I'm considering getting the HD600 cable from Cardas.

 Can someone please explain to me how I:

 1--remove the original Sennheiser cable and
 2--connect the Cardas cable?

 Thanks!


----------



## ddriveman

rtsy,

 Its simple. 
 Just grab the connector ends sticking out of the HD600 and carefully pull them out. It will take quite a hard pull but don't worry, its mean to be removable.
 Once out, then push the Cardas connector ends in.


----------



## squirt

be carefull when plugging in the cable...be sure the letters on the cable plugs R (right) and L (left) are facing outward (away from your head) when plugging in the cable...the two metal prongs on the plug are slightly different widths and need to be plugged in the correct way


----------



## rtsy

Does Cardas make a cable specifically for headphone or do they just fit one of their speaker cables/interconnects with a 1/4" headphone jack and the connectors for Sennheiser?

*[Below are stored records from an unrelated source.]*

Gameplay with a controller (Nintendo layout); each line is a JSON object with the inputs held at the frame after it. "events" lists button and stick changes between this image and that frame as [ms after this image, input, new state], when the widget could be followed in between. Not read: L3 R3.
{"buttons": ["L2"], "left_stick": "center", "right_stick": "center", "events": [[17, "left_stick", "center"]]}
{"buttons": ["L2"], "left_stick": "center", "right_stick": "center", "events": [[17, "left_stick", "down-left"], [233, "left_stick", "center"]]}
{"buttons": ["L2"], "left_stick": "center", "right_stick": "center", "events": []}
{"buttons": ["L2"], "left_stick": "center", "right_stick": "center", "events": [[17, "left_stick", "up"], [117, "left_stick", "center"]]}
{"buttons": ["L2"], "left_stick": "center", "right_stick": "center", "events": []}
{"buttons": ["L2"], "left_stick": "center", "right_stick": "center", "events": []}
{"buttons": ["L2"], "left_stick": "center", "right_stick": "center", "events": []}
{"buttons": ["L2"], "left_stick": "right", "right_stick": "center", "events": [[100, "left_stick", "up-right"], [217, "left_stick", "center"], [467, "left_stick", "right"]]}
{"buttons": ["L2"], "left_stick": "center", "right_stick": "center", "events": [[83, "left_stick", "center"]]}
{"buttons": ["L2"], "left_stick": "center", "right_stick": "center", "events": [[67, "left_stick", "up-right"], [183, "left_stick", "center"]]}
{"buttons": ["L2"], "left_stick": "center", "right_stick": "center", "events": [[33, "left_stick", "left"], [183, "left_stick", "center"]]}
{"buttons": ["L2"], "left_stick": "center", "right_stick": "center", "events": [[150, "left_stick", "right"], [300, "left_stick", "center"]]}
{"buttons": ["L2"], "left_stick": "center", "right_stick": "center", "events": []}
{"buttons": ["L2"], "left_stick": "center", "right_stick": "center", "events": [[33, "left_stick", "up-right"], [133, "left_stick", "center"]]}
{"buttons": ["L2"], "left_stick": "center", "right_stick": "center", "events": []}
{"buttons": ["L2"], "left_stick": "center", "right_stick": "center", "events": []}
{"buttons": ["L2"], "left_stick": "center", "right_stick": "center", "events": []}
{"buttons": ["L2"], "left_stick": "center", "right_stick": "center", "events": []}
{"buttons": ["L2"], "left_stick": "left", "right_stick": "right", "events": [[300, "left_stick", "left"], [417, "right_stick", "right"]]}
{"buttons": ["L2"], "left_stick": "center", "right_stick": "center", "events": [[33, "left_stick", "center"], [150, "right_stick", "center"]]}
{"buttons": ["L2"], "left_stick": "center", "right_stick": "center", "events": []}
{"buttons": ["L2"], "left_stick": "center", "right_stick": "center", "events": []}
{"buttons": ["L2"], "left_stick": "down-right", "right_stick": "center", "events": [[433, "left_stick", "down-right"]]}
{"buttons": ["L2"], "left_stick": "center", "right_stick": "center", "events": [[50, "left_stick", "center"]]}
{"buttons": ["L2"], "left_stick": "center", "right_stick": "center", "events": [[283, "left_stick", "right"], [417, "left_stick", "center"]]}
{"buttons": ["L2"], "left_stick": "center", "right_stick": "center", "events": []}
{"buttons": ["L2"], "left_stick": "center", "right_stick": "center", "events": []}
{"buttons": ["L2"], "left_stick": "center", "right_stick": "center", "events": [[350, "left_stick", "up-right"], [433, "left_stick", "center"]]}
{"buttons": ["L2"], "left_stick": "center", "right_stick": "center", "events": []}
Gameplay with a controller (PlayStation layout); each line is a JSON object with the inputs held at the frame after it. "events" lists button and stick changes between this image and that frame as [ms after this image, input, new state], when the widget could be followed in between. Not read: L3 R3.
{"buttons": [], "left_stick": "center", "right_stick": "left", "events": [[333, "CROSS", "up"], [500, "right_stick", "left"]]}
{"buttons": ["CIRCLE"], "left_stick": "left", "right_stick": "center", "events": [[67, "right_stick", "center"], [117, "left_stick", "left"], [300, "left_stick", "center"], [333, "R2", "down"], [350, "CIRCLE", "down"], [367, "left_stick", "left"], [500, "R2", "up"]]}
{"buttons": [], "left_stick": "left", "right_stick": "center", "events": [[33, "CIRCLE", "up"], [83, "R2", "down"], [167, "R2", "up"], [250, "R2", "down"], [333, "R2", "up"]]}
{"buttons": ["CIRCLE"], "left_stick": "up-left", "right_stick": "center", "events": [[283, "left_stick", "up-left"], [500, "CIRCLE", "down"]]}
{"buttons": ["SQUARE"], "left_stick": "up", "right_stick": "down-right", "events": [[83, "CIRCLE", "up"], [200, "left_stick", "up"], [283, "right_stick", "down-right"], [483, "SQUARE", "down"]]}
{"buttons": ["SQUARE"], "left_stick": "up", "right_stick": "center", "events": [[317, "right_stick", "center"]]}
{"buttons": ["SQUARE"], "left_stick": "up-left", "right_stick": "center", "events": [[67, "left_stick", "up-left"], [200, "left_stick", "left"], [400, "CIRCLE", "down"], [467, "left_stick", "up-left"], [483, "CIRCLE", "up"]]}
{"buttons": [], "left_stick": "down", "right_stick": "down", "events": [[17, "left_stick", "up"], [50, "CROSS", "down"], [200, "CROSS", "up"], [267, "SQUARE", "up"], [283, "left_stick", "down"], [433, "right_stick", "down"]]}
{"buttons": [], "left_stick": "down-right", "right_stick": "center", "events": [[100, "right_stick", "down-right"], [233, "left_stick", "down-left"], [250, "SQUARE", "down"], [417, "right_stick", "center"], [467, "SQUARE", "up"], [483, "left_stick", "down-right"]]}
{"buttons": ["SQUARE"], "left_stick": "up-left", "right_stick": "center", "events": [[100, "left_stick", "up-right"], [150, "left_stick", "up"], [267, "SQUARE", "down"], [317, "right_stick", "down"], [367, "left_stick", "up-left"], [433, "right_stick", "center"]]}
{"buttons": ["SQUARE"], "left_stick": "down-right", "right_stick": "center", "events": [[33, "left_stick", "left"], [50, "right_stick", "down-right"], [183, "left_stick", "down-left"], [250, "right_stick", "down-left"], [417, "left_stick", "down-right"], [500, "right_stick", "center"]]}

 Thanks for the responses!


----------



## ddriveman

Quote:


 _Originally posted by squirt _
*be carefull when plugging in the cable...be sure the letters on the cable plugs R (right) and L (left) are facing outward (away from your head) when plugging in the cable...the two metal prongs on the plug are slightly different widths and need to be plugged in the correct way



* 
 

squirt,

 Thanks for pointing that out. However, my Cardas cable does not have the L/R letters on the cable plugs (my Cardas are first generation, I believe). Nevertheless, you should be able to see the difference in width of the pins and line them up with the socket holes in the HD600


----------



## davidcotton

Either that or they should be colour coded in someway. Red=Right for example...


----------



## peter braun

How to remove HD600 cables in three easy steps

 Step 1 - put headphones on

 Step 2 - plug headphones into a very solid source

 Step 3 - RUN !!!!


----------



## MusicLover

Quote:


 _Originally posted by peter braun _
*How to remove HD600 cables in three easy steps

 Step 1 - put headphones on

 Step 2 - plug headphones into a very solid source

 Step 3 - RUN !!!! * 
 

Not the very best way, but I must say, it works.


----------



## HanssoN

Quote:


 _Originally posted by peter braun _
*How to remove HD600 cables in three easy steps

 Step 1 - put headphones on

 Step 2 - plug headphones into a very solid source

 Step 3 - RUN !!!! * 
 

My amp has locking Neutric jacks... I ought to try this sometime


----------